Top of Information shown
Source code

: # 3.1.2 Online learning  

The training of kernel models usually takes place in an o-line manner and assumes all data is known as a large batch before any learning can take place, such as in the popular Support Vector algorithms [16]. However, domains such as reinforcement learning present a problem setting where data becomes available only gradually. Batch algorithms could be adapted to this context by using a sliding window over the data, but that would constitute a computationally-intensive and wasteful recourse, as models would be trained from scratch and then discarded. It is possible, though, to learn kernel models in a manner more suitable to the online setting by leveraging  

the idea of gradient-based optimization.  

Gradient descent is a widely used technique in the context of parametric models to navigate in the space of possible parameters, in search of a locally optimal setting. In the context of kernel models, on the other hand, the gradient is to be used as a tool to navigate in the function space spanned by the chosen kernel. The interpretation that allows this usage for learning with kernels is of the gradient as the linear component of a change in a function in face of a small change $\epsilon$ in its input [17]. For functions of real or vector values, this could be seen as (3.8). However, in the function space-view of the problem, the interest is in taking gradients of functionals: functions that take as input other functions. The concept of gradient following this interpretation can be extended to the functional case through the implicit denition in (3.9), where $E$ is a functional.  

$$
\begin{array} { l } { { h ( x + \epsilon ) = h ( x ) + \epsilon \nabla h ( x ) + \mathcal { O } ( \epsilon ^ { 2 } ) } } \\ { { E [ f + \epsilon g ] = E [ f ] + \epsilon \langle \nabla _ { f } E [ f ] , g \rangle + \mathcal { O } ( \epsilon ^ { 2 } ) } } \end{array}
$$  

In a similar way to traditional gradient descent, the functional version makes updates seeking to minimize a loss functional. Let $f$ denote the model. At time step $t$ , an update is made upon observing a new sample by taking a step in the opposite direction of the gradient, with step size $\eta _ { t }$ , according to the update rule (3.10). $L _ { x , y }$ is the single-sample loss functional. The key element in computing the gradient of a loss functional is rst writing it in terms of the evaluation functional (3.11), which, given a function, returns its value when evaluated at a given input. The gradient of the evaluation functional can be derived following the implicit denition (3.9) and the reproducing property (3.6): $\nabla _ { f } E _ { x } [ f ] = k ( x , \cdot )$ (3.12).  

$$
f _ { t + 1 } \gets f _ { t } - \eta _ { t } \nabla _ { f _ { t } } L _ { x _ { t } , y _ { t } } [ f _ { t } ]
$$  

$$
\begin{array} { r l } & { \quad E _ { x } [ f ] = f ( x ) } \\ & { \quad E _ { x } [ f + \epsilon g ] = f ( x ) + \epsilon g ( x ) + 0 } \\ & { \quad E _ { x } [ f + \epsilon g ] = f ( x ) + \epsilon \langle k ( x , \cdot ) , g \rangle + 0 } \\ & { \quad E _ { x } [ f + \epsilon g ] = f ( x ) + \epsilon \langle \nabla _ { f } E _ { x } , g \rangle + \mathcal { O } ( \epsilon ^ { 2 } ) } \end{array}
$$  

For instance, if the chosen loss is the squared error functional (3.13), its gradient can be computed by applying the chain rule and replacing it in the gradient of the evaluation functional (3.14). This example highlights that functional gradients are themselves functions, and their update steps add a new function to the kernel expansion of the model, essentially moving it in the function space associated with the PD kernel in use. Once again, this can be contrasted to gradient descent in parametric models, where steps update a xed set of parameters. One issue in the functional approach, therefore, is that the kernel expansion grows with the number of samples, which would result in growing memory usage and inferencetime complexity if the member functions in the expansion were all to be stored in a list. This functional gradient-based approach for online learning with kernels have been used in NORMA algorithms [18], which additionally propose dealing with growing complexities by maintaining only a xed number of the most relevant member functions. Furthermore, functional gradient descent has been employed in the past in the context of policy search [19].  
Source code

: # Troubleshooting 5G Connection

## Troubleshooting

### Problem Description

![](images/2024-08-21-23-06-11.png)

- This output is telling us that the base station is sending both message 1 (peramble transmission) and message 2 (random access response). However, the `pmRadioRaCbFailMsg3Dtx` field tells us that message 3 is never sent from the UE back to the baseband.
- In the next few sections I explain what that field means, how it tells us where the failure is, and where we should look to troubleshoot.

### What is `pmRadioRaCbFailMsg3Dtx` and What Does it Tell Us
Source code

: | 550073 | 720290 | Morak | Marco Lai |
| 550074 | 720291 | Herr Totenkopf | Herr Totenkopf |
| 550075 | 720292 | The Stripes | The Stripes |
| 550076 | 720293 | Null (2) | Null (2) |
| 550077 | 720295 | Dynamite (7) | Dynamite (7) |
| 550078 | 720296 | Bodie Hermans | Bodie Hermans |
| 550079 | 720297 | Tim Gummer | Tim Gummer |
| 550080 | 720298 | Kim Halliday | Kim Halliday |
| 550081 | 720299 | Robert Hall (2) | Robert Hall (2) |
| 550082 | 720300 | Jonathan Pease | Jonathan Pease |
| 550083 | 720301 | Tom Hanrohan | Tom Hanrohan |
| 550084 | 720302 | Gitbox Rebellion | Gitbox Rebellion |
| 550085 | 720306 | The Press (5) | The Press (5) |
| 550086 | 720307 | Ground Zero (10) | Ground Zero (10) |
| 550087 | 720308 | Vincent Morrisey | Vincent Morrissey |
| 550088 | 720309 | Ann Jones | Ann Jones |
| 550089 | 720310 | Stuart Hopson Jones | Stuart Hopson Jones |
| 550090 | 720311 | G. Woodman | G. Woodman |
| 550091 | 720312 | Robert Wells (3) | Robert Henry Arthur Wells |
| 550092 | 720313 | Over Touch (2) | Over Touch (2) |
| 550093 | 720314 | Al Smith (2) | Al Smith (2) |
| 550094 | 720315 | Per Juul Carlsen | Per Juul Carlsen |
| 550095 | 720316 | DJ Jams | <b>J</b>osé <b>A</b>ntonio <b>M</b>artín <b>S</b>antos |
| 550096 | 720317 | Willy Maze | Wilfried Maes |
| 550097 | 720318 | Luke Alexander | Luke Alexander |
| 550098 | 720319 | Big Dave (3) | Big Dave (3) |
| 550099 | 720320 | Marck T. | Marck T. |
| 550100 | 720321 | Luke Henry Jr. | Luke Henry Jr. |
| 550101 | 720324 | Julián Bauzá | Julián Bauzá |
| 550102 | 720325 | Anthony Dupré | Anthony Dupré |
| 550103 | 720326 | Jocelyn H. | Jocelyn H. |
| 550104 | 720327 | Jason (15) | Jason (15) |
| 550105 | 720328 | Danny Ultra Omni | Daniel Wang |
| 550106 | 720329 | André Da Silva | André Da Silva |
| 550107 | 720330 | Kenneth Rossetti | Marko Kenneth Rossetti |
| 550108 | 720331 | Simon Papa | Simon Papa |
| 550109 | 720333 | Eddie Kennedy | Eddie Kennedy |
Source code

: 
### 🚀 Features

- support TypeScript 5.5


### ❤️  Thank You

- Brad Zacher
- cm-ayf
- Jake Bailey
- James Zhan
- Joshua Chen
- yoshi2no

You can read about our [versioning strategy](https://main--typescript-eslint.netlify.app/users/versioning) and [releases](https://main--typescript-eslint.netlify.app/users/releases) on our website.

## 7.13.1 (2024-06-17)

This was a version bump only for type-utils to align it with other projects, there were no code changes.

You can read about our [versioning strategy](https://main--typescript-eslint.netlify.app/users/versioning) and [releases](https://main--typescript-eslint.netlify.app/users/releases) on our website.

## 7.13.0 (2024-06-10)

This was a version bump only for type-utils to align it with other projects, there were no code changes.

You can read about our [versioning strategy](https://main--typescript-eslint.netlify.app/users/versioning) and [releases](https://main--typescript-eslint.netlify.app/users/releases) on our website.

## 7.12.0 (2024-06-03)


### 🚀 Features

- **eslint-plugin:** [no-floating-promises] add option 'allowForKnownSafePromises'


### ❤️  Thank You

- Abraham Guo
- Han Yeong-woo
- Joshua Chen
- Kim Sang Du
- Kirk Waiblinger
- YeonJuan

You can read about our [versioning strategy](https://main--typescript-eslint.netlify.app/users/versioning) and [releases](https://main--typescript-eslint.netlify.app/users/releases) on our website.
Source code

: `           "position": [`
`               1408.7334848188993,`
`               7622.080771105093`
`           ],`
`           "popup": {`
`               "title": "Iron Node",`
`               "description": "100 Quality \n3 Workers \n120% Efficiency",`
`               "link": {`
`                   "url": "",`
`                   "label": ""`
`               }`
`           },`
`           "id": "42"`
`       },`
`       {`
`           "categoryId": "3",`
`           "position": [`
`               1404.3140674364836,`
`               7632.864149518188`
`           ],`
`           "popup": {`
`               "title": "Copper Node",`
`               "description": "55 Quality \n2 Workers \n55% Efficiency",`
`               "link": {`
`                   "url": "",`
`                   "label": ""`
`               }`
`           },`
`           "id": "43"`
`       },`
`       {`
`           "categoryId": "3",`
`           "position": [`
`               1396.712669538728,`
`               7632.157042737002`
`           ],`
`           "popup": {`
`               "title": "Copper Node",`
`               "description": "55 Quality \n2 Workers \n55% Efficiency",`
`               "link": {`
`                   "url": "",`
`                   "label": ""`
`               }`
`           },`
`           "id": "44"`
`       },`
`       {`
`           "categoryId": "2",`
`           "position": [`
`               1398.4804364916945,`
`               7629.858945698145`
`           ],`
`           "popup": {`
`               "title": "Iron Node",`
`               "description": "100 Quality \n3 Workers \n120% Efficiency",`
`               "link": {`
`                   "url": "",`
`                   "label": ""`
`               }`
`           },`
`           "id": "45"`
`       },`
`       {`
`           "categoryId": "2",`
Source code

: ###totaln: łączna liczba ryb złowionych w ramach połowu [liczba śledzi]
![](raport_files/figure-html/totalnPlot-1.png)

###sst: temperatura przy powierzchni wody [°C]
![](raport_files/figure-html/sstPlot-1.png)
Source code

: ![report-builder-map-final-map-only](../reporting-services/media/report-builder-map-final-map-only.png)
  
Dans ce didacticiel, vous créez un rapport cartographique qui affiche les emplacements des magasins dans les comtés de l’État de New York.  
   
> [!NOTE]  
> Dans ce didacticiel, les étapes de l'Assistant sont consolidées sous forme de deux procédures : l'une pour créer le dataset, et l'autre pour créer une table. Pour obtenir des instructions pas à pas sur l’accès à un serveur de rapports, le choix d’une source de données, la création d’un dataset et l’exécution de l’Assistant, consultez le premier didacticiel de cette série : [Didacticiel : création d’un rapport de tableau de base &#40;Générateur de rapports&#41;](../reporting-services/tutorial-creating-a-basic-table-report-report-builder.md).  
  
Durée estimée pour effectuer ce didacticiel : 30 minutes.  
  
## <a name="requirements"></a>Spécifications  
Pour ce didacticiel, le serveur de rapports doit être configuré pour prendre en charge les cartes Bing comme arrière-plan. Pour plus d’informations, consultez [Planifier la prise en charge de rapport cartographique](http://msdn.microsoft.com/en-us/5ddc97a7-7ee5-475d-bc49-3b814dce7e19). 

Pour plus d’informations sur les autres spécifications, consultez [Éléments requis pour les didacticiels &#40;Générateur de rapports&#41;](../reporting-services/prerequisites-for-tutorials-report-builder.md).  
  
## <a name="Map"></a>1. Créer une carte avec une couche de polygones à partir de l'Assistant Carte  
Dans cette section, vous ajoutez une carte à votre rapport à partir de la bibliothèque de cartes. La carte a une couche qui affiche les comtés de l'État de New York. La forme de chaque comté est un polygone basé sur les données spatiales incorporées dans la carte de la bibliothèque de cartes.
Bottom of Information shown
=== To do ===
Copy back the listing above exactly, but only from the line with "(7) | Dynamite (7) |" through the line with "(2) | Robert Hall (2) |", both ends included.

=== Written answer ===
| 550077 | 720295 | Dynamite (7) | Dynamite (7) |
| 550078 | 720296 | Bodie Hermans | Bodie Hermans |
| 550079 | 720297 | Tim Gummer | Tim Gummer |
| 550080 | 720298 | Kim Halliday | Kim Halliday |
| 550081 | 720299 | Robert Hall (2) | Robert Hall (2) |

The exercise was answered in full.